Laser-enhanced dissolution of gallium arsenide; aluminum gallium arsenide, and their heterostructures.

Abstract

The controlled, reproducible selective etching of semiconductors is imperative in the fabrication of solid state electronic devices. This work describes the laser-enhanced wet-chemical etching of heterostructures of n-type GaAs and AlGaAs using an expanded laser beam, which provides a nearly uniform light intensity over the entire sample surface. The results of this work show that the oxidation of arsenic by the capture of photo-generated holes is not first order, as is typically assumed, but rather follows a Langmuir isotherm.

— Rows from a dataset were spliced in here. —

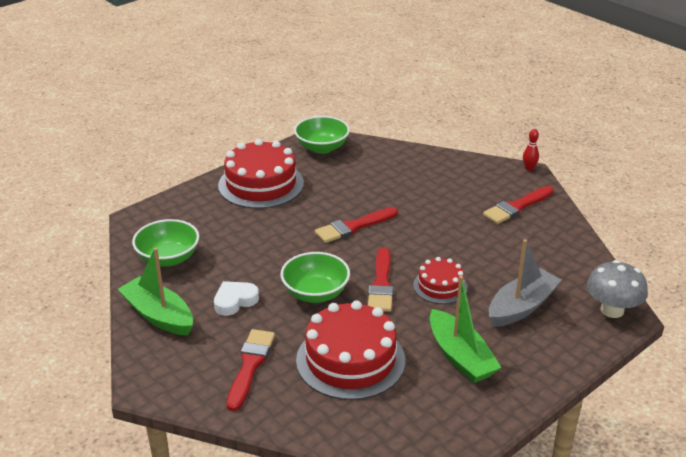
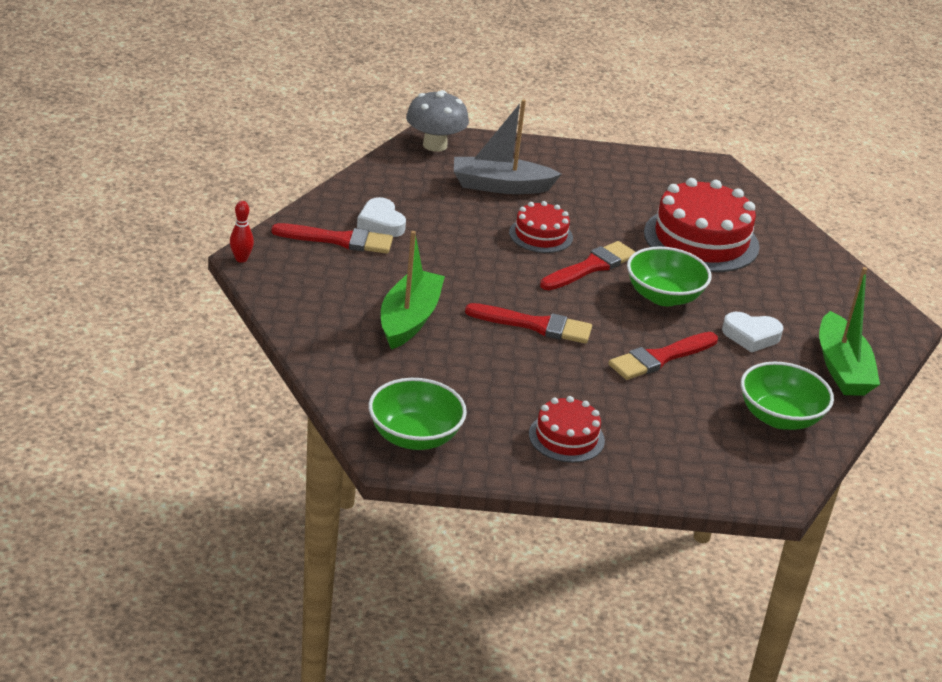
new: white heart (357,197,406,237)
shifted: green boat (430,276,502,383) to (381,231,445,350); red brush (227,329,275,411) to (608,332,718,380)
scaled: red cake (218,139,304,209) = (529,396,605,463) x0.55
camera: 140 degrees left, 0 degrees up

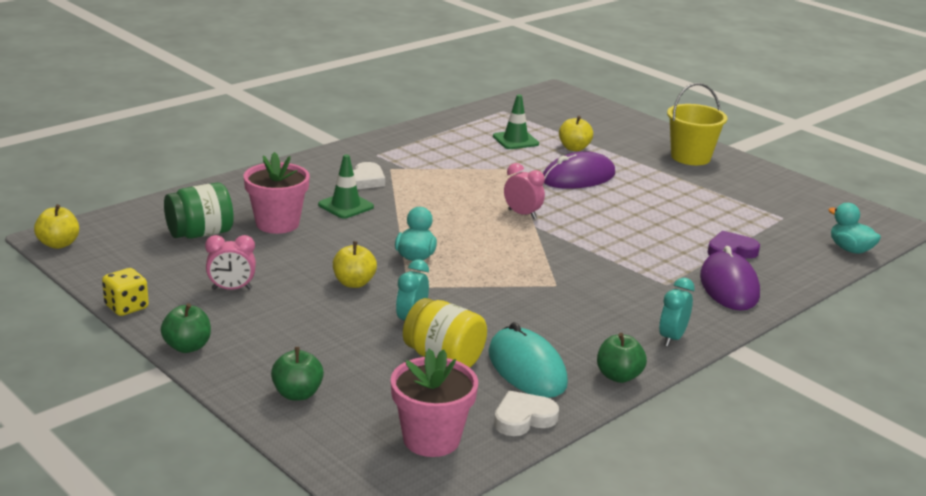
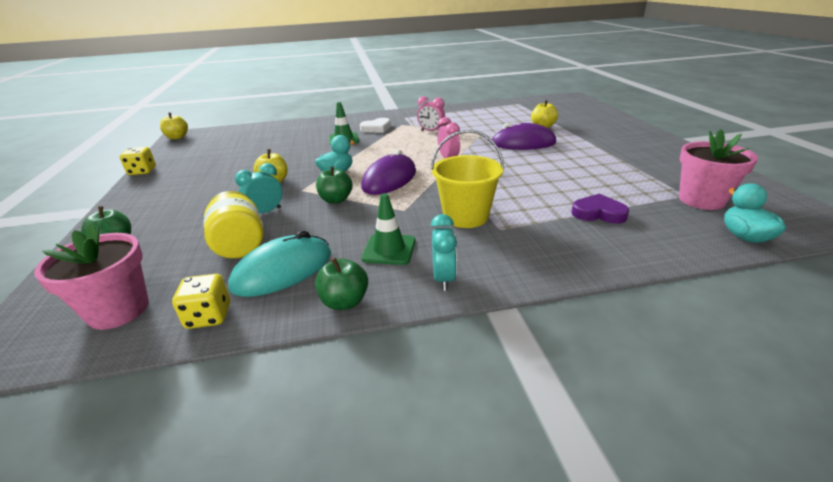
gone: green jar (164,183,234,239)
shifted: yellow bucket (667,83,728,165) to (430,130,504,228); green traffic cone (493,94,539,149) to (361,193,416,265); pink flower pot (244,152,310,234) to (679,129,758,210); pink clock (205,235,256,290) to (417,96,445,131); purple mouse (700,246,760,311) to (361,150,416,195); green apple (161,303,211,353) to (316,166,352,204)
swapped: white heart (494,391,559,436) to yellow dice (172,274,230,329)
rotated: turquoise clock (659,278,695,347) = (431,214,457,291) 120 degrees clockwise; turquoise mouse (488,322,568,398) = (228,231,331,297) 45 degrees clockwise
camera: 35 degrees right, 5 degrees up

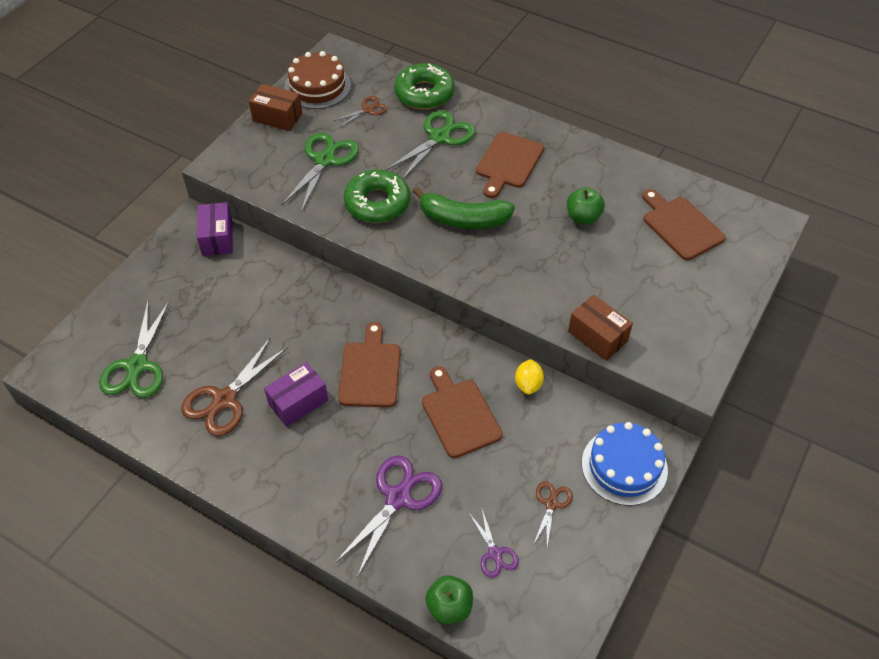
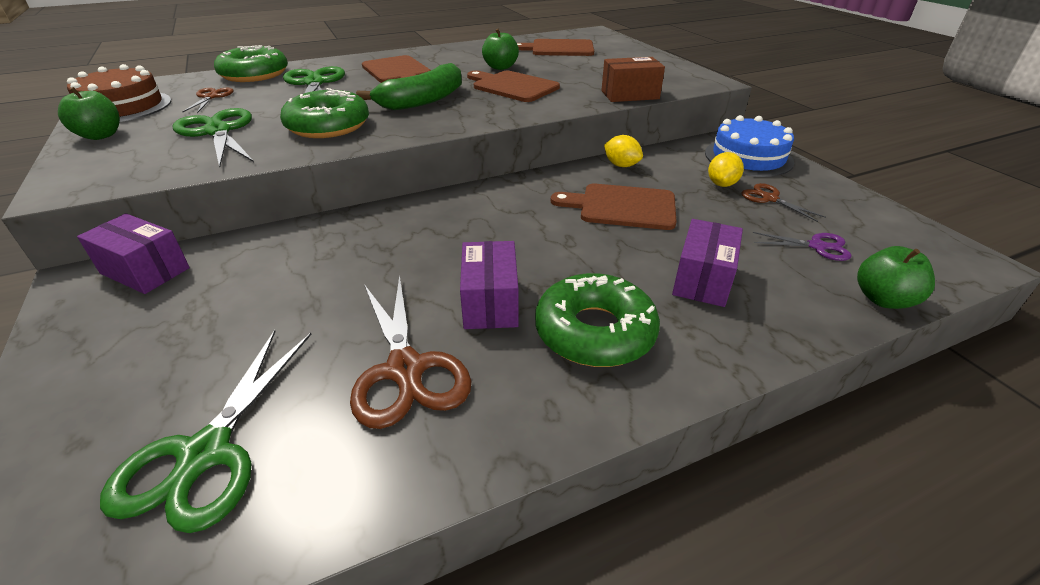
new: yellow lemon (708,152,744,187); green donut (535,273,660,367)
shifted: brown cutting board (338,322,401,407) to (467,71,560,102)
swapped: brown box (249,84,302,131) to green apple (58,87,120,140); purple scissors (335,455,442,577) to purple box (672,219,743,307)
rotated: green scissors (99,300,170,398) = (100,330,312,533) 60 degrees clockwise
camera: 55 degrees left, 15 degrees down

Models of the dissolution behavior of bulk and heterostructure materials are developed using this isotherm and the minority transport equation for the transport of holes from the bulk of the semiconductor to the surface assuming a uniform dissolution rate. However, the dissolution rate of AlGaAs may vary across the surface, even if illuminated by light with a photon energy less than the bandgap energy. Samples of AlGaAs demonstrated a localized, non-uniform etch rate at an applied bias of +0.5 V$\sb{\rm SCE}$ and under illumination by 730 nm light. This leads to a decreased selectivity for GaAs/AlGaAs heterostuctures and a complete failure of AlGaAs as an effective etch-stop layer. The effects of the heterogeneities were modeled using both a continuum model for non-interacting etch rate heterogeneities and a discrete model for interacting etch rate heterogeneities. A uniform etch rate can be recovered by eliminating the light source or lowering the applied bias.